== Source data ==
==============================

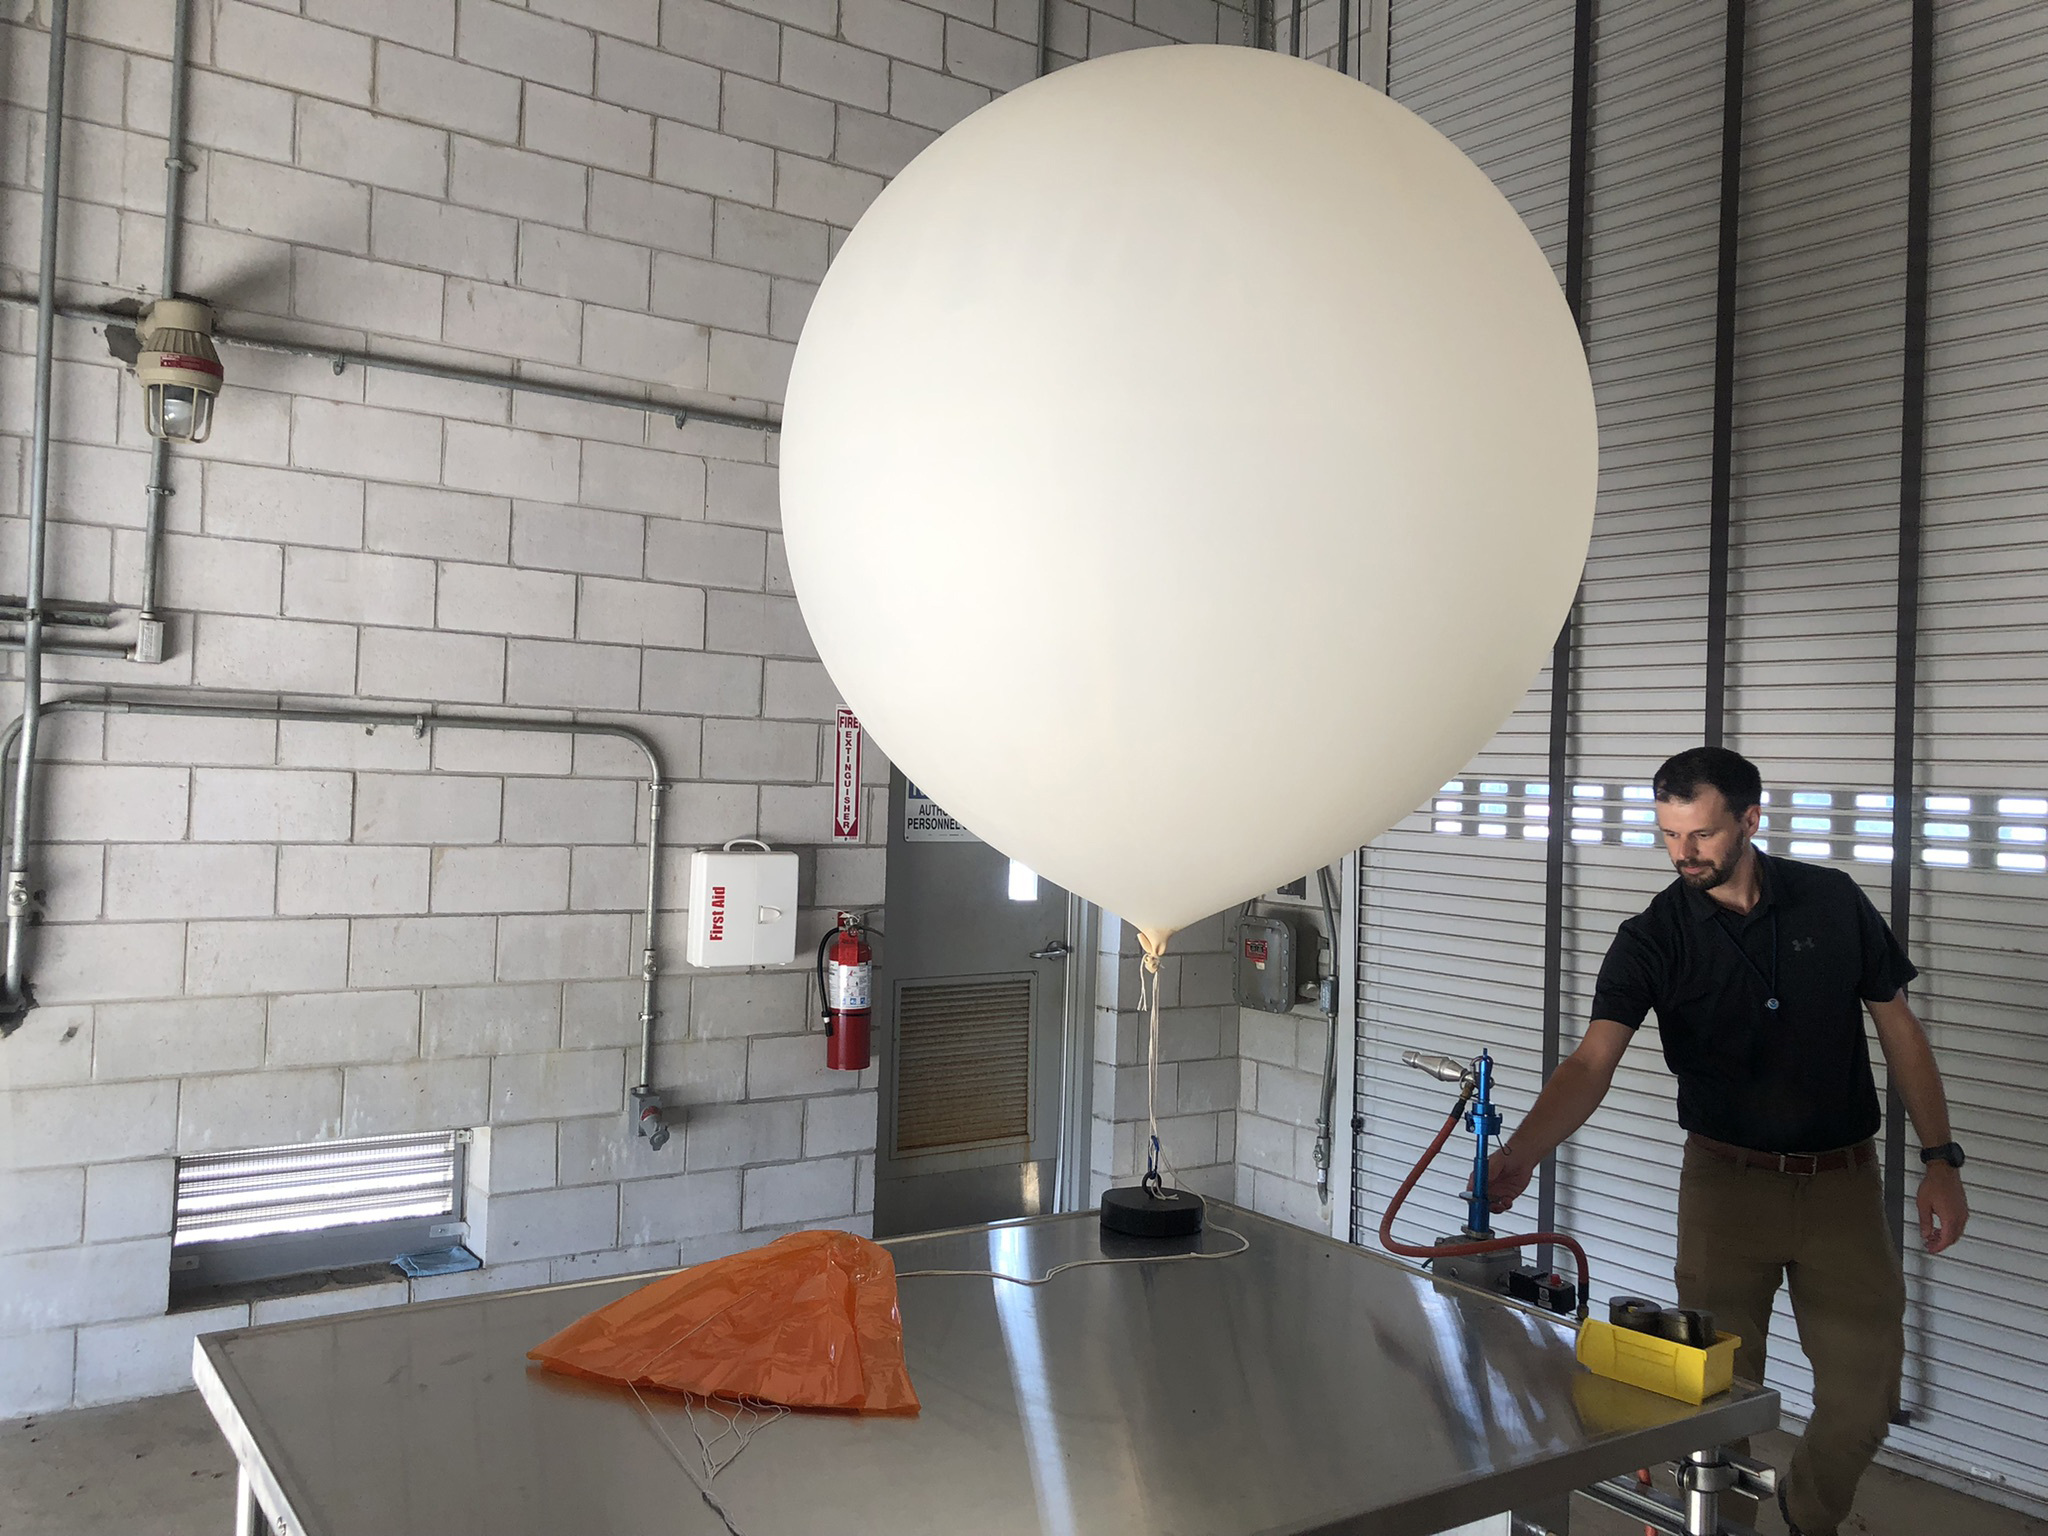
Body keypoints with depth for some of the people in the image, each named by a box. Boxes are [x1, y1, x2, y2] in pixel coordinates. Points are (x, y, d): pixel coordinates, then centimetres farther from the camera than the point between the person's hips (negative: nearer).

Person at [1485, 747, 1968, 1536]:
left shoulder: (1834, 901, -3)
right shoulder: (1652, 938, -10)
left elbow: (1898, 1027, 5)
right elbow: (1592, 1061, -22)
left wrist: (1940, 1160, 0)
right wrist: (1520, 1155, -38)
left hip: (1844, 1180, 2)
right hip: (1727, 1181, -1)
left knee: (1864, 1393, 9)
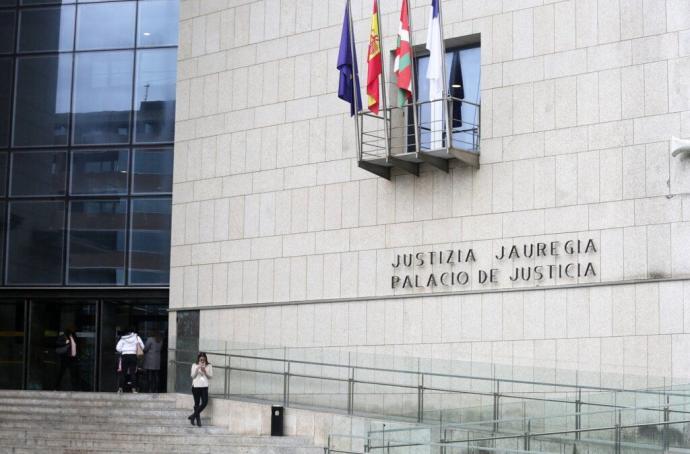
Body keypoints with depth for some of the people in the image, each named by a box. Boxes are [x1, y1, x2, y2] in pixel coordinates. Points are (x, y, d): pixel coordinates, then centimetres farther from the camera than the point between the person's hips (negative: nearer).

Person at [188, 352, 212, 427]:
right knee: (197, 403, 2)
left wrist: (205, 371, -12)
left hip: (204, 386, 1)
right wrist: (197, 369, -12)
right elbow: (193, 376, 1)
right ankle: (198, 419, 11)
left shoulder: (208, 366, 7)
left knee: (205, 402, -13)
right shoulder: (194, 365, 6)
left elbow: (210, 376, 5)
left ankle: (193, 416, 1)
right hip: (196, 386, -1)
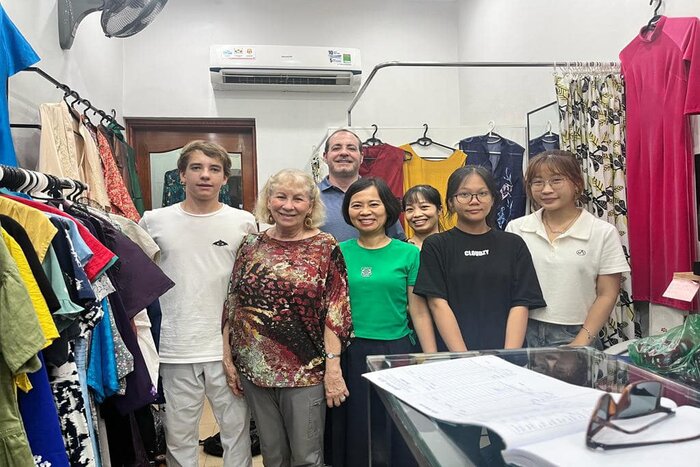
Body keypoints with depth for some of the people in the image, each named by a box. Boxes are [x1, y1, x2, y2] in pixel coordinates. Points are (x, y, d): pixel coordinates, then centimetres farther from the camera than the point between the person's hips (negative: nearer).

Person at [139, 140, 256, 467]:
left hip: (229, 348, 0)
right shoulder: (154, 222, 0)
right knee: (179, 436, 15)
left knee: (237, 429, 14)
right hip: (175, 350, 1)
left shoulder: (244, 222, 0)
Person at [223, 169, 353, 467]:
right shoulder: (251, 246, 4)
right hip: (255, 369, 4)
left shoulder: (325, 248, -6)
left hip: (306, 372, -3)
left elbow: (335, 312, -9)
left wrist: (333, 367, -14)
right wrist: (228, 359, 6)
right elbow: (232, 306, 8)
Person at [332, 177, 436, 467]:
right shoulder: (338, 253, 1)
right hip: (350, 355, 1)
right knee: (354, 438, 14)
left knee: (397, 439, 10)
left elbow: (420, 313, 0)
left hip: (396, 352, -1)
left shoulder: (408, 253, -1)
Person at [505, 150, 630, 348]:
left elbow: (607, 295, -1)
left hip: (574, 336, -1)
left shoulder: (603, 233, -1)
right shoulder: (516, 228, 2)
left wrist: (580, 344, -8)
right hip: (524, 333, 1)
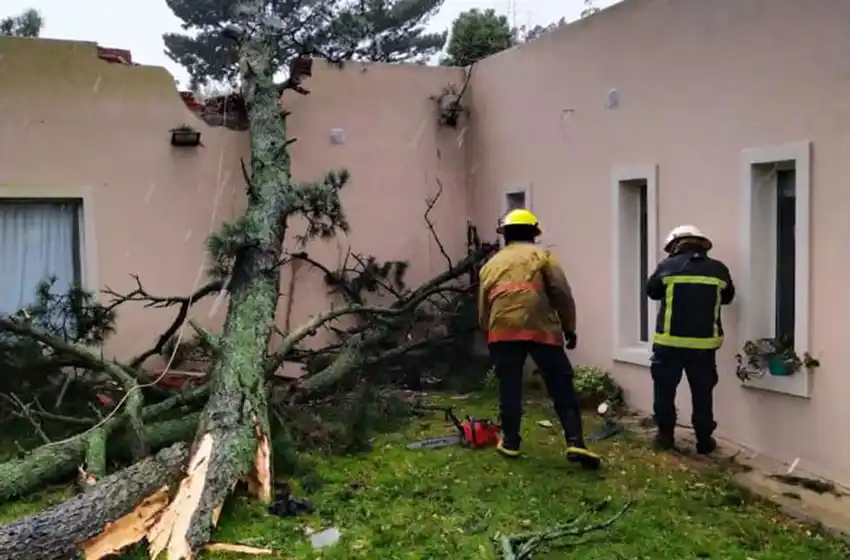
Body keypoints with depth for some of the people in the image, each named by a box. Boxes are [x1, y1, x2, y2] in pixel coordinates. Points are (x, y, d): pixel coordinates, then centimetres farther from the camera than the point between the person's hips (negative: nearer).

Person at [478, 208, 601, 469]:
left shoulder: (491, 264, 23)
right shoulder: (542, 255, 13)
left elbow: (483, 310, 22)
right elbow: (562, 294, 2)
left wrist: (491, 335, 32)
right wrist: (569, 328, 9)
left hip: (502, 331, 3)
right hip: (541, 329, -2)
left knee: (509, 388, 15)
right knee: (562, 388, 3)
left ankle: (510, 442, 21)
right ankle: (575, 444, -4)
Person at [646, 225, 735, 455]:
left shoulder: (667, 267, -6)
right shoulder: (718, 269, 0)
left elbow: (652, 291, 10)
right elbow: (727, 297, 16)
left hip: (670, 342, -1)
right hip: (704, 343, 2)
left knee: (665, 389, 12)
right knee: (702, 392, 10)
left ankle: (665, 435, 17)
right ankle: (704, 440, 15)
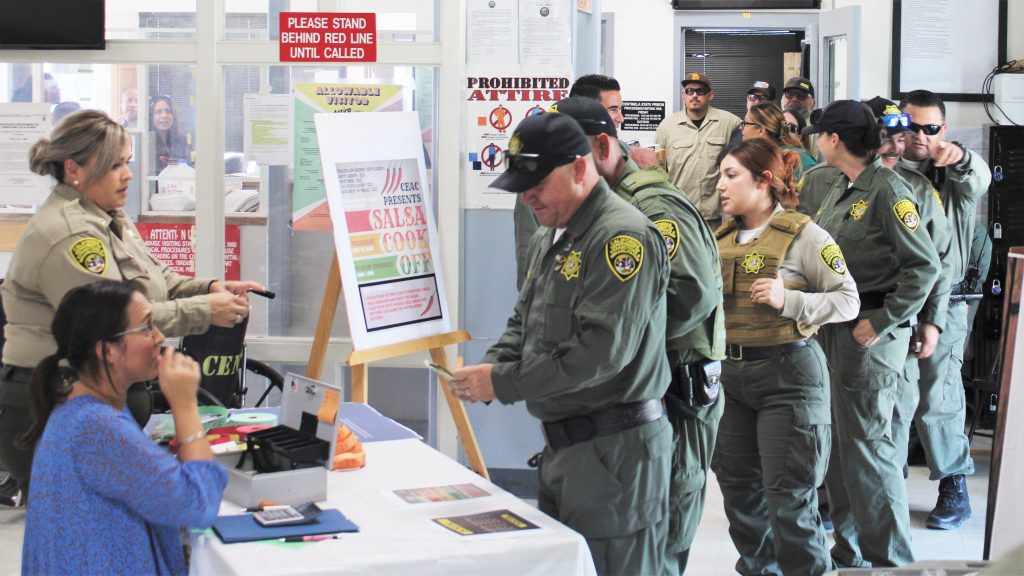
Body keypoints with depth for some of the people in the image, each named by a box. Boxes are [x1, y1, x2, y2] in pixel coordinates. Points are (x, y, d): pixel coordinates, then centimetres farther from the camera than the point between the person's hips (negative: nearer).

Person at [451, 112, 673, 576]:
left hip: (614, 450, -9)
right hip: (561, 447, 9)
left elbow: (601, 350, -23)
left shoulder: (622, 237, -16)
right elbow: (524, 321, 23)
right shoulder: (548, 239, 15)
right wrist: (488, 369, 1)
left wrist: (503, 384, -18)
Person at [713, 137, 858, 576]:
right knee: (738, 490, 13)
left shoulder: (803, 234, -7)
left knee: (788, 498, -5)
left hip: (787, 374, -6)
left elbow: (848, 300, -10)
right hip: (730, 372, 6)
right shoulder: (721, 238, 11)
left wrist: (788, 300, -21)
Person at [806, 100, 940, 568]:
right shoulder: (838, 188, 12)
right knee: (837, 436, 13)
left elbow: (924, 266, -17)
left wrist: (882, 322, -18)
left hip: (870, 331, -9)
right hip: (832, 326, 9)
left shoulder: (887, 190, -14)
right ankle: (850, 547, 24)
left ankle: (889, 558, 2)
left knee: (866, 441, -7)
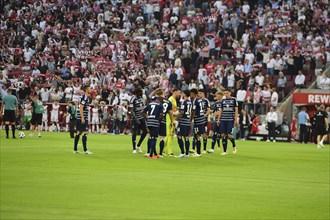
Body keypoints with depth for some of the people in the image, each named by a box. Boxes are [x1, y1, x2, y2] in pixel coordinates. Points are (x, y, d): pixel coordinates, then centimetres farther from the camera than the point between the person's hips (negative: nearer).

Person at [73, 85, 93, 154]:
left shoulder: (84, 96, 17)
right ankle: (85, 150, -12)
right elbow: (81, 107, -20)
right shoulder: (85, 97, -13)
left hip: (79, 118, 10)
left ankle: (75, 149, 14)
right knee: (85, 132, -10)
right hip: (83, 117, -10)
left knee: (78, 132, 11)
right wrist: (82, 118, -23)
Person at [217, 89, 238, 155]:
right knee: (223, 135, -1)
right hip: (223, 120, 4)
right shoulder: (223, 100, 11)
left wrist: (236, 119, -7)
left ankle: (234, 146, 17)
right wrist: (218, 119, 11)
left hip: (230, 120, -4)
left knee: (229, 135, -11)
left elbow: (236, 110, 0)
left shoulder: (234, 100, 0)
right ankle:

==============================

== Exercise details ==
Exactly retype each record above, dropping images.

== Expected answer ==
Body keypoints with depth for some of the people in the image, each named by a box. Boxes are [x1, y1, x2, y2] in pixel coordinates. Points are (x, y, d): pixel coordinates, then centimetres farther from the camera than the point between the person's hips (negative: nearer).

Person at [1485, 747, 1968, 1536]:
left shoulder: (1834, 901, -3)
right shoulder: (1652, 938, -10)
left elbow: (1898, 1027, 5)
right elbow: (1592, 1061, -22)
left wrist: (1940, 1160, 0)
right wrist: (1520, 1155, -38)
left hip: (1844, 1180, 2)
right hip: (1727, 1181, -1)
left knee: (1864, 1393, 9)
Body keypoints with depth for some of the people in the image, each named by a box. Boxes are [x1, y1, x2, y2] in pixel coordinates. Points are (x, y, d): pixel coordinates, then centimetres farther from the camera than the point between the person's hips (negative: nearer).

Person at [188, 352, 212, 427]:
right knee: (197, 403, 2)
left wrist: (205, 371, -12)
left hip: (204, 386, 1)
right wrist: (197, 369, -12)
right elbow: (193, 376, 1)
right ankle: (198, 419, 11)
left shoulder: (208, 366, 7)
left knee: (205, 402, -13)
right shoulder: (194, 365, 6)
left elbow: (210, 376, 5)
left ankle: (193, 416, 1)
right hip: (196, 386, -1)
Body keypoints with depth for some of the people in the image, each named by a box. Boxes are [x1, y1, x2, y2] in pixel coordinates. Points are (x, y, d): pixel coordinates, then centimetres farther from the camera than the point between the person's hips (negative: nearer).

Person at [139, 140, 256, 467]:
left hip: (229, 348, 0)
right shoulder: (154, 222, 0)
right knee: (179, 436, 15)
left knee: (237, 429, 14)
right hip: (175, 350, 1)
left shoulder: (244, 222, 0)
Person at [223, 169, 353, 467]:
right shoulder: (251, 246, 4)
right hip: (255, 369, 4)
left shoulder: (325, 248, -6)
left hip: (306, 372, -3)
left elbow: (335, 312, -9)
left wrist: (333, 367, -14)
right wrist: (228, 359, 6)
right elbow: (232, 306, 8)
Person at [332, 177, 436, 467]:
right shoulder: (338, 253, 1)
right hip: (350, 355, 1)
right knee: (354, 438, 14)
left knee: (397, 439, 10)
left elbow: (420, 313, 0)
left hip: (396, 352, -1)
left shoulder: (408, 253, -1)
Person at [505, 150, 630, 348]:
left elbow: (607, 295, -1)
left hip: (574, 336, -1)
left shoulder: (603, 233, -1)
right shoulder: (516, 228, 2)
left wrist: (580, 344, -8)
right hip: (524, 333, 1)
Body keypoints with depth for some of the people in the image, each named by a box. Boxes are [x1, y1, x2, y2] in pixel coordinates. Points are (x, y, d): pixel coordinates, then centimetres farther from the camera than the point between the person's hips (negative: nearer).

Person at [478, 208, 601, 469]:
left shoulder: (491, 264, 23)
right shoulder: (542, 255, 13)
left elbow: (483, 310, 22)
right elbow: (562, 294, 2)
left wrist: (491, 335, 32)
right wrist: (569, 328, 9)
left hip: (502, 331, 3)
right hip: (541, 329, -2)
left knee: (509, 388, 15)
right knee: (562, 388, 3)
left ankle: (510, 442, 21)
right ankle: (575, 444, -4)
Person at [646, 225, 735, 455]:
left shoulder: (667, 267, -6)
right shoulder: (718, 269, 0)
left elbow: (652, 291, 10)
right elbow: (727, 297, 16)
left hip: (670, 342, -1)
right hip: (704, 343, 2)
left knee: (665, 389, 12)
right knee: (702, 392, 10)
left ankle: (665, 435, 17)
right ankle: (704, 440, 15)
Body keypoints with depth for some of the people in the image, each named by a box. Boxes are [x1, y1, x2, y2] in pixel coordinates. Points are (x, y, d): pixel coordinates, then centimetres farther from the camera than the point between the person's hips (negative: nearer).

Person at [451, 112, 673, 576]:
left hip: (614, 450, -9)
right hip: (561, 447, 9)
left elbow: (601, 350, -23)
left shoulder: (622, 237, -16)
right elbow: (524, 321, 23)
right shoulder: (548, 239, 15)
right wrist: (488, 369, 1)
left wrist: (503, 384, -18)
Person at [713, 137, 858, 576]:
right knee: (738, 490, 13)
left shoulder: (803, 234, -7)
left knee: (788, 498, -5)
left hip: (787, 374, -6)
left elbow: (848, 300, -10)
right hip: (730, 372, 6)
right shoulder: (721, 238, 11)
left wrist: (788, 300, -21)
Person at [806, 100, 940, 568]:
right shoulder: (838, 188, 12)
right knee: (837, 436, 13)
left elbow: (924, 266, -17)
left wrist: (882, 322, -18)
left hip: (870, 331, -9)
right hip: (832, 326, 9)
left shoulder: (887, 190, -14)
right ankle: (850, 547, 24)
left ankle: (889, 558, 2)
left knee: (866, 441, -7)
Body keypoints with depth for some of the people in the image, each named by a box. Boxes are [x1, y1, x2, y2] in pixel coordinates. Points are (x, y, d): pixel coordinates, then centimetres farther from the camera than the point between the person's hips (negative: nearer).

Person at [73, 85, 93, 154]:
left shoulder: (84, 96, 17)
right ankle: (85, 150, -12)
right elbow: (81, 107, -20)
right shoulder: (85, 97, -13)
left hip: (79, 118, 10)
left ankle: (75, 149, 14)
right knee: (85, 132, -10)
right hip: (83, 117, -10)
left knee: (78, 132, 11)
right wrist: (82, 118, -23)
Person at [217, 89, 238, 155]:
right knee: (223, 135, -1)
right hip: (223, 120, 4)
right shoulder: (223, 100, 11)
left wrist: (236, 119, -7)
left ankle: (234, 146, 17)
right wrist: (218, 119, 11)
left hip: (230, 120, -4)
left knee: (229, 135, -11)
left elbow: (236, 110, 0)
left shoulder: (234, 100, 0)
right ankle:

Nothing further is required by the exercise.